Don Ottaviano, che cosa succede nel quartiere? «C’è troppa tensione sociale. Gli incendi di questi giorni hanno esasperato gli animi. È come se avessero dato la stura al malessere dei residenti».
Qual è il problema? «Viviamo nel quartiere più multietnico di Torino. Tutti gli extracomunitari vengono ad abitare qui. Vent’anni fa celebravo 100 matrimoni all’anno, nel 2008 solo 14: si rende conto?». La chiesa di Maria Regina della Pace è nel cuore di Barriera di Milano. Il parroco, don Ottaviano Pizzamiglio, origini venete, arriva in ufficio tenendo in mano una busta stropicciata. Dentro ci sono foto di auto bruciate, carcasse quasi irriconoscibili. L’altra notte un rogo ha annerito anche il muro perimetrale della sua chiesa. Ecco perché il fuoco lo riguarda da vicino, come la rabbia che cova sotto le cenere.
Perché la gente di Barriera sta male? «Con l’islam c'è una diversità culturale incolmabile. Mi dispiace doverlo dire, ma è così».
Che cosa significa? «Le donne ti guardano da dietro al velo, mettono subito una distanza. I bambini non hanno la minima idea della cura del corpo e del rispetto, non sono educati, non sanno fare neppure pipì. I maghrebini, in generale, mancano di pulizia, igiene, si comportano in maniera poco corretta. In molti casi sono peggio degli zingari».
Questo lei non lo chiama razzismo? «No, è vita quotidiana, prova sul campo. Non è razzismo. Purtroppo i maghrebini stentano a capire. Non vogliono adattarsi al nostro modo di vivere, il loro menefreghismo crea molta insofferenza».
Gli incendi che cosa c’entrano? «I roghi delle auto, con relativi danni economici, hanno amplificato il senso di insicurezza del quartiere. E poi c’è un altro problema».
Quale? «I drogati. Nessuno li vuole: sono maledetti, i veri lebbrosi di oggi.

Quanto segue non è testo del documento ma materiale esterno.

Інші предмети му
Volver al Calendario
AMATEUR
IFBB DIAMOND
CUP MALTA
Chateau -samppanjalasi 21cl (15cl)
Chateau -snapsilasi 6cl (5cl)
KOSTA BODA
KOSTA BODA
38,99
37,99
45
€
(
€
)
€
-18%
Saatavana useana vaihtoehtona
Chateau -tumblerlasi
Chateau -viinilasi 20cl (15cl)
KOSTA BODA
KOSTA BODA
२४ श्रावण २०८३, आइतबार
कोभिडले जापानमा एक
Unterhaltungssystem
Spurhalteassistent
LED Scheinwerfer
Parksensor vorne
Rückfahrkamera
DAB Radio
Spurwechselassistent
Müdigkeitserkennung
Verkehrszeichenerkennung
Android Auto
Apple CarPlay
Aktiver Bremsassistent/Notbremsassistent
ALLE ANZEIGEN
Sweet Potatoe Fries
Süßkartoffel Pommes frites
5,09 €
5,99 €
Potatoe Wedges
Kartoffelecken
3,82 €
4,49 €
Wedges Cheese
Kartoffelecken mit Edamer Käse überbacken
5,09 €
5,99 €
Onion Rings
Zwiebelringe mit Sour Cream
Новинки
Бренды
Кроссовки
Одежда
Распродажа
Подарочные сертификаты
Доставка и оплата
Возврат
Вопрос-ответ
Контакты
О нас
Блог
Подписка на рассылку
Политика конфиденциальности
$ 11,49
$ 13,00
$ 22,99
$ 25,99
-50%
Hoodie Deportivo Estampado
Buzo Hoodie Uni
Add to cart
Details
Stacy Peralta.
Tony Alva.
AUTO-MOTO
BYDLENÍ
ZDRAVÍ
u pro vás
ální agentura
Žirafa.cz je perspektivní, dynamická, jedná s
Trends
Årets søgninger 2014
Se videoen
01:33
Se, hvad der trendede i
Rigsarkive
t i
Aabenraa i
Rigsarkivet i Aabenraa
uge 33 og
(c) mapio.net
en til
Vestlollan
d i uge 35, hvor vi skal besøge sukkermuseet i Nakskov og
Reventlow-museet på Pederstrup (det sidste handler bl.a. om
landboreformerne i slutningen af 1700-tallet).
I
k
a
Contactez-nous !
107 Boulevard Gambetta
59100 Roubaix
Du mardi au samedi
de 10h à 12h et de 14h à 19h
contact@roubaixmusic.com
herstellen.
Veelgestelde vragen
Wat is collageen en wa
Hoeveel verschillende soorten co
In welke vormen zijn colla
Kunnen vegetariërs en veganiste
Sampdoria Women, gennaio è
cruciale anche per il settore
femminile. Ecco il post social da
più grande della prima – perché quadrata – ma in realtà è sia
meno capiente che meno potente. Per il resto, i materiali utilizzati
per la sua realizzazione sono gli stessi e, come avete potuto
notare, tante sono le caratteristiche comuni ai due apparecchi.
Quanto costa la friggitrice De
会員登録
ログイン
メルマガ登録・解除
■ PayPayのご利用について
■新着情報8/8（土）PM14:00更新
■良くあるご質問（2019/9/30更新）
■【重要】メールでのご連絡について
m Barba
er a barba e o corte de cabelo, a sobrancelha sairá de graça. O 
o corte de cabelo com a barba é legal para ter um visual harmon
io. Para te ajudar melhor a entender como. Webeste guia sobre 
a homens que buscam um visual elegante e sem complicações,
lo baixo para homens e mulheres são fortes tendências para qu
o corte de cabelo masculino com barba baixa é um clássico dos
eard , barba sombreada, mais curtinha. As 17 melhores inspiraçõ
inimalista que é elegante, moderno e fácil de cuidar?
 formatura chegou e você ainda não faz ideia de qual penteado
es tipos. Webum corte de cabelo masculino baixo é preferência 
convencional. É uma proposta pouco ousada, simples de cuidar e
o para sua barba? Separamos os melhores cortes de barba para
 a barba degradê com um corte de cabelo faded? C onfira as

Ma si bucano anche qui, sulla scale della chiesa, davanti alla scuola materna. L’altro giorno non ce l’ho più fatta, ho perso la pazienza: "Andatevene via. Altrimenti verranno a cacciarvi con i bastoni".
Un’allusione alle ronde? «Mi è scappata».
Vuole dei giustizieri davanti al sagrato? «No, non li voglio. Ma capisco la gente che scende in strada. Il disagio è reale, acutissimo. Come cristiano e come parroco devo impegnarmi per cercare un sentiero nuovo di integrazione e carità. Ma è davvero difficile».